This could be used to update the NamedTuples in-place, or another option could be to use something like the above with a standalone configs file, like macos_python_configs.py.

I'm probably too close to this to tell if it's a good idea, what do you guys think?

@henryiii
Copy link
Contributor Author

henryiii commented Jan 4, 2021

I'd rather a config format (JSON) over editing Python files. I'm not a fan of Python files for config; Python generally should be code, and data should be in a data format. I would expect to be able to take a Python file and add arbitrary Python code, which such a parser as you've shown would choke on.

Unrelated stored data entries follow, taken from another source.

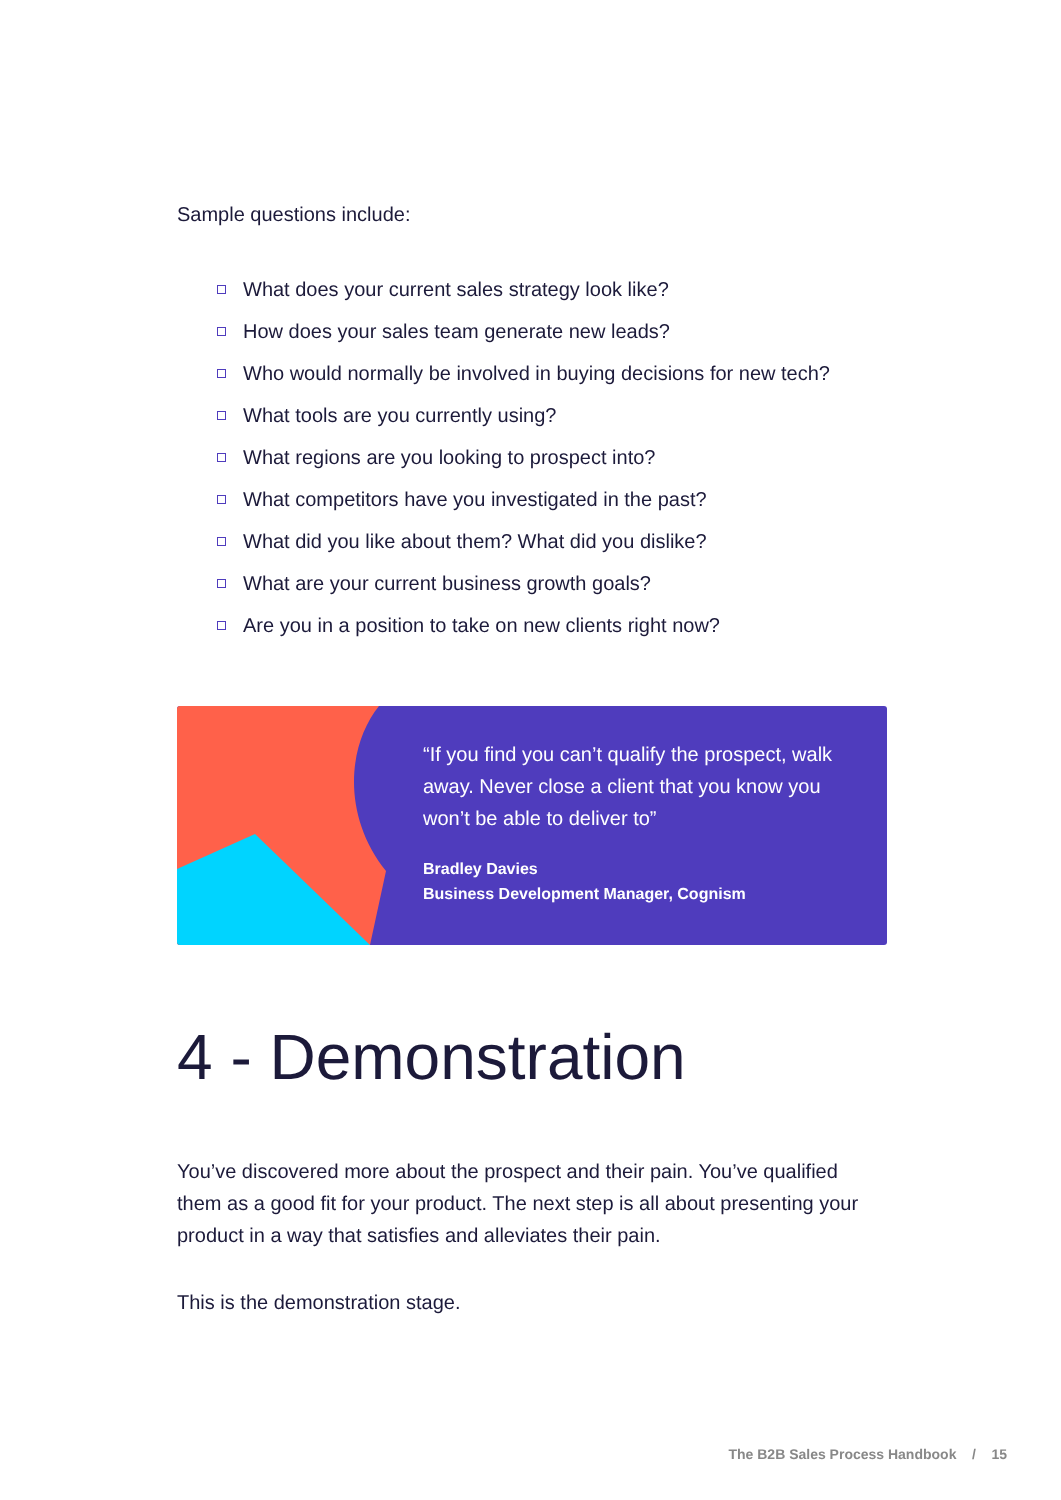Sample questions include:
What does your current sales strategy look like?
How does your sales team generate new leads?
Who would normally be involved in buying decisions for new tech?
What tools are you currently using?
What regions are you looking to prospect into?
What competitors have you investigated in the past?
What did you like about them? What did you dislike?
What are your current business growth goals?
Are you in a position to take on new clients right now?
“If you find you can’t qualify the prospect, walk away. Never close a client that you know you won’t be able to deliver to”
Bradley Davies
Business Development Manager, Cognism
4 - Demonstration
You’ve discovered more about the prospect and their pain. You’ve qualified them as a good fit for your product. The next step is all about presenting your product in a way that satisfies and alleviates their pain.
This is the demonstration stage.
The B2B Sales Process Handbook / 15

I think we should be using a list of configs, not the dict of 'identifier': {...attributes}. Ordering is important, and as you've found, on linux there are two builds with the same identifier.

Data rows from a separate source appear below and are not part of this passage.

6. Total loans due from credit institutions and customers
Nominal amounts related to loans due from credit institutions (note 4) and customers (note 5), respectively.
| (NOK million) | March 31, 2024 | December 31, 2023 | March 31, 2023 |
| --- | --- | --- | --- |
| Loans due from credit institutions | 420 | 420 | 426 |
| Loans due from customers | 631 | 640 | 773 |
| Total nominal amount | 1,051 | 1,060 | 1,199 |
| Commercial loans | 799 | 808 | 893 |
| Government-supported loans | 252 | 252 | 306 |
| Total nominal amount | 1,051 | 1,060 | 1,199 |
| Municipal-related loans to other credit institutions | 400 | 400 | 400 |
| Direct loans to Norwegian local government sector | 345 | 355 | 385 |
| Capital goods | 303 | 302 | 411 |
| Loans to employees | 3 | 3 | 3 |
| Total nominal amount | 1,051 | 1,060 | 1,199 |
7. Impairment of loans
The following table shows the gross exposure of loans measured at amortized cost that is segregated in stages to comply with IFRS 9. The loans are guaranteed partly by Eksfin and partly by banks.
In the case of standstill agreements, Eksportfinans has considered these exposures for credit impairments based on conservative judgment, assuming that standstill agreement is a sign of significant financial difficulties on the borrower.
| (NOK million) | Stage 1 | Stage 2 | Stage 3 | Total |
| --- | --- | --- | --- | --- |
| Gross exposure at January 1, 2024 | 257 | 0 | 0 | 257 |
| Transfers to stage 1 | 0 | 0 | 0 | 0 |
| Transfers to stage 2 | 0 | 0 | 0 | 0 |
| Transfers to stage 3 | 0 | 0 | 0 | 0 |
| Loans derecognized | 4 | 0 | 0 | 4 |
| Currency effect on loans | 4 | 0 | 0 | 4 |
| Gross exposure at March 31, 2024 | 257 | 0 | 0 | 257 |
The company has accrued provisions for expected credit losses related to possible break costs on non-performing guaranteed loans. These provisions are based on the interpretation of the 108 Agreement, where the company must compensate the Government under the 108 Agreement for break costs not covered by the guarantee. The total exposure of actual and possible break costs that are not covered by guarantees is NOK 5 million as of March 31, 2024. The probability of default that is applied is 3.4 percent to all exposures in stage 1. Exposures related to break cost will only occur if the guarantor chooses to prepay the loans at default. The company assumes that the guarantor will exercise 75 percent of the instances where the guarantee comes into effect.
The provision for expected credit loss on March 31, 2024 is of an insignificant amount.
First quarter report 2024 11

That's what I mean with "the current workaround" - I was referring to the fact that it was a dict rather than a list. TOML allows an array inside a section, yes, but the values of that array are not allowed to be dicts, I believe - only simple values. Then you'd have to parse again with some other format on the strings.

@YannickJadoul
Copy link
Member

YannickJadoul commented Jan 4, 2021

I definitely like the "fun" part, but I'm not entirely sure it's the right match here? Also, if you didn't want to introduce another dependency, libcst is a bit annoying, there ;-)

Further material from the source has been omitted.